#### [WHAT YOU NEED TO DO]
**a)** Render as a JSON list of strings the stretch of the rows from the line containing "scientific name: Cygnus columbianus" through the end of the rows, one string per line and blank lines left out.
**b)** Extend the forum post about planning a garden pond, beginning after its final sentence.

#### [SOURCE EXTRACT]
Yep I get all that.  Â£500 at least.  Hmmm  I may have to think a lot harder over this. lol.  I do want a pond but maybe I should plan this properly.

Just to answer some of the queries above.

It will definately have some fish in it but they will be just to give a little life/movement to the pond.  It definately won't have Koi or anything expensive.  It will more than likely be cheap goldfish/blackfish(<-----------Ha, ha)  As I say it is the pond as a feature that is the aim here rather than a home for fish.  Unlike my scaping where I work around the Tropical fish I love, the pond will be the reverse.  It will be the feature and the fish just there so it isn't empty so to speak 

I want to add a filter at the beginning.  As soon as I finish the pond setup I want to seed all the banks and surroundings to get the grass growing therefore I don't want to have to alter anything or dig after it has grown in.  This will probably be an early spring project to get the grass in place before the summer and then get it stocked just after the summer heat 

I probably already know the answer to the following question but I'll still ask.  Are any of the following suitable for this sort of setup?  I assume I will be needing another pump though for the waterfall:

http://www.pondkeeper.co.uk/hozelock-ecocel-10000-filter-and-aquaforce-6000-pump/p1269

http://www.pondkeeper.co.uk/pondxpert-filtobox-14000-and-pondpush-6000-pond-pump/p1273

Your input and advice is much appreciated Ed.  Much impressed with your setups 

I have drawn up a plan and will get it on my host to upload tomorrow.  Measured the actual space today and it is 25 feet across and 21 feet front to back.  The waterfall should be on the right and the figure of 8 work to the left but sort of diagonally.  You will see from the plan.

#### [TASK MATERIAL]
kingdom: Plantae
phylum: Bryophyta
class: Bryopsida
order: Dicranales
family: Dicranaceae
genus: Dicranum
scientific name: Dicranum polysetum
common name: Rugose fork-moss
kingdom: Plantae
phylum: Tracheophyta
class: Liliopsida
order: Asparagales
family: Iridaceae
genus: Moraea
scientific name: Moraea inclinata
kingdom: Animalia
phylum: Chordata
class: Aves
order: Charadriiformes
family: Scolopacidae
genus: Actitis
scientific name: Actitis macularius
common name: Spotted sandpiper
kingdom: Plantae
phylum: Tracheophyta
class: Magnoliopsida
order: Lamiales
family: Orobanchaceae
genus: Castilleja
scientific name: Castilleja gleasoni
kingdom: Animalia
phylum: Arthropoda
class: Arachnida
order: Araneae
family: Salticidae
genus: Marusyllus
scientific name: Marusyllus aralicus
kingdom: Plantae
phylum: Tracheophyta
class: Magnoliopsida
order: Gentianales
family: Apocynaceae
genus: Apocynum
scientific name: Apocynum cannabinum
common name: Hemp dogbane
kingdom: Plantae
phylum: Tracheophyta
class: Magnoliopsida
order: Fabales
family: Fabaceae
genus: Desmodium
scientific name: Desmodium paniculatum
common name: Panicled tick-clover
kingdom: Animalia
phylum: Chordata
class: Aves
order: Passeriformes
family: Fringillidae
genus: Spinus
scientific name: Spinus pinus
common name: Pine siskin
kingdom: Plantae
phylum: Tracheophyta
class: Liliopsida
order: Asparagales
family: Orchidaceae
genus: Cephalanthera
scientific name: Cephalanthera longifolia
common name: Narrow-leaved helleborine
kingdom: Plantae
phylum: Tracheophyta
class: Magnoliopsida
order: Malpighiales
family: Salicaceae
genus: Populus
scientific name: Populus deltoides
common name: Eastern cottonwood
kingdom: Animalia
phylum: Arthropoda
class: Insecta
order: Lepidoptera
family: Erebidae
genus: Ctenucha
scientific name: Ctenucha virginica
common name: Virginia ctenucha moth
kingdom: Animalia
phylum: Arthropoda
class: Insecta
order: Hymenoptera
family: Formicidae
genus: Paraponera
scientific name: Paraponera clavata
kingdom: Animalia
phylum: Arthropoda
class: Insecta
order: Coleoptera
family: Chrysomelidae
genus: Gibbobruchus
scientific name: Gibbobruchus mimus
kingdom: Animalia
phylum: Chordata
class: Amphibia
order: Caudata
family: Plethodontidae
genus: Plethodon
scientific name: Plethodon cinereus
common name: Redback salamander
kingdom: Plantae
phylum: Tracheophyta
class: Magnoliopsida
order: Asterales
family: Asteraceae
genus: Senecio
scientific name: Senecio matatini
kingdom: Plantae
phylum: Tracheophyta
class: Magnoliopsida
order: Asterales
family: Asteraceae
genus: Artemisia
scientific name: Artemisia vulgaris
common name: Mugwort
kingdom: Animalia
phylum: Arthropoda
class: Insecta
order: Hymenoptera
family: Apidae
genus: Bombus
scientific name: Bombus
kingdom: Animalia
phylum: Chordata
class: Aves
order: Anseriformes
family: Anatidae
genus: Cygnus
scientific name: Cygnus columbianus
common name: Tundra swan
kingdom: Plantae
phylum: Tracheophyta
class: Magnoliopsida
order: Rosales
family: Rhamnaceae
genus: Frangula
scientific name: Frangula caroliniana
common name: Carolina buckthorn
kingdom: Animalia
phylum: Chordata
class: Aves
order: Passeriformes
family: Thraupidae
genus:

#### [ANSWERS FOR THIS EXERCISE]
**a)**
[
  "scientific name: Cygnus columbianus",
  "common name: Tundra swan",
  "kingdom: Plantae",
  "phylum: Tracheophyta",
  "class: Magnoliopsida",
  "order: Rosales",
  "family: Rhamnaceae",
  "genus: Frangula",
  "scientific name: Frangula caroliniana",
  "common name: Carolina buckthorn",
  "kingdom: Animalia",
  "phylum: Chordata",
  "class: Aves",
  "order: Passeriformes",
  "family: Thraupidae",
  "genus:"
]

**b)**
AC


----------



## Ed Seeley (19 Jul 2010)

*Re: Just looking for some pointers for next year's 'big proj*

If you want a filter at the start then fit a DIY K1 filter and site your pump after it.  Feed it with a 4" pipe from the bottom drain and all the waste in the pond will end up in there.  Cleaning it is just opening and closing valves, turning an air pump on and off and then topping back up - piece of cake.  And they take out smaller particles than most foam sheets and never need replacing!  You do need a drain for the waste water though, ideally pumping it onto the garden.

I can design it for you based on any water tight container of 50 litres or above.  Will be more expensive than thos foam based ones but WAY more effective and easier to live with.  And it will cope when you change your mind and stick a few ghost carp in!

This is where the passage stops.